Schneller Zugang zu Liquidität
In dieser Situation kann das Repo-Clearing einen schnellen Zugang zu Liquidität über die im Portfolio gehaltenen Staatsanleihen bieten. Am Repo-Markt stehen mehr als 100 Marktteilnehmer als Transaktionspartner zur taggleichen Lieferung von Cash zur Verfügung, so dass sich Pensionsfonds nicht mehr auf eine Handvoll von Geschäftsbeziehungen am OTC-Markt verlassen müssen.
Margin-Vorteile locken
Oder nehmen wir einen Hedgefonds, der eine Fixed Income Relative Value-Strategie verfolgt, also mit Anleihen, Futures, Zinsswaps und Repos seine Rendite maximieren möchte. Er kann Margin-Vorteile erzielen – und zwar um bis zu 40%, wenn er den Cross-Margin-Zugang der Clearinghäuser für Futures und Zinsswaps an der CME oder Eurex nutzt.
Nach den jüngsten Auswertungen der International Swaps and Derivatives Association ISDA werden 75-80% aller Zinsswaps weltweit gecleart. In der EU sind die Erfahrungen ähnlich, wie die Daten von swapsinfor.org widerspiegeln. Dahinter steht entweder die Clearing-Pflicht oder aber der Wunsch von den genannten Vorteilen zu profitieren.

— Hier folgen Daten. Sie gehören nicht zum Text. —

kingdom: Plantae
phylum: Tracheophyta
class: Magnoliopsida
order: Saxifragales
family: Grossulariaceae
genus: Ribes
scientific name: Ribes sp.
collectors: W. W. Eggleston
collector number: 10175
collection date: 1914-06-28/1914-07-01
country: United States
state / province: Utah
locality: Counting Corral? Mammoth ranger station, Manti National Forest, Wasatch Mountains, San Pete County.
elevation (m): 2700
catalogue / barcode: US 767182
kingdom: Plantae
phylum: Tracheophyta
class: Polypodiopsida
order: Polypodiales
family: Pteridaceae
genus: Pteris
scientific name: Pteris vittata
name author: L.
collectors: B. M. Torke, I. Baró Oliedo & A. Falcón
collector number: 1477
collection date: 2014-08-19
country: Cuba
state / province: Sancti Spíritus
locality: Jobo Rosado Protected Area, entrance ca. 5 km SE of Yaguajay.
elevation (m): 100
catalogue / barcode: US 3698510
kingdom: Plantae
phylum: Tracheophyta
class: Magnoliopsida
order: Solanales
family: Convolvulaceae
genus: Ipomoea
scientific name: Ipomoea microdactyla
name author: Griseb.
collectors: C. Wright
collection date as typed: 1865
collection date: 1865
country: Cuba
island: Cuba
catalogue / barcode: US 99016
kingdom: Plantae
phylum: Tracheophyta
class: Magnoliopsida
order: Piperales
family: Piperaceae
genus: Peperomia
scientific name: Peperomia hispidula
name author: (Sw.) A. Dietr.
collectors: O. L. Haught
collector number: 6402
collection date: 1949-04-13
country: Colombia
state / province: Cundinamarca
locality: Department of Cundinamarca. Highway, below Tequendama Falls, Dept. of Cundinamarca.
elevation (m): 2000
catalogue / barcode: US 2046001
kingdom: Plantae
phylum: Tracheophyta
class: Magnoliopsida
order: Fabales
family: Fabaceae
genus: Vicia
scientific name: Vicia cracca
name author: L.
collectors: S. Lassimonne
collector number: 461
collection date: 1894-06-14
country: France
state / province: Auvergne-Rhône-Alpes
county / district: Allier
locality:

Seit der Einführung der letzten Phase der Uncleared Margin Rules (UMR) im vergangenen Jahr hat das Interesse am Clearing weiterer Finanzprodukte zugenommen, beispielsweise bei Non-Deliverable FX Forwards. Anleger haben erkannt, dass sie damit ihre Margin-Effizienz verbessern können. Dieser Trend könnte sich schon bald auf zusätzliche Instrumente wie Devisenoptionen erstrecken.
Unklarer Zeitplan
Aktuell wird im OTC-Bereich das Zinsswap-Clearing für Euro und polnische Zloty diskutiert. Nach den als Emir 3.0 bekannten Änderungsvorschlägen der Europäischen Kommission benötigen EU-Firmen, die der Clearingpflicht unterliegen, hierfür ein aktives Konto bei einer zentralen Gegenpartei in der EU. Nach derzeitigem Stand wird die ESMA technische Standards dafür ausarbeiten und definieren, was ein aktives Konto bedeutet. Der Zeitplan ist jedoch noch nicht klar, zumal mehrere Verbände den Vorschlag als schädlich für die EU-Kapitalmärkte kritisieren.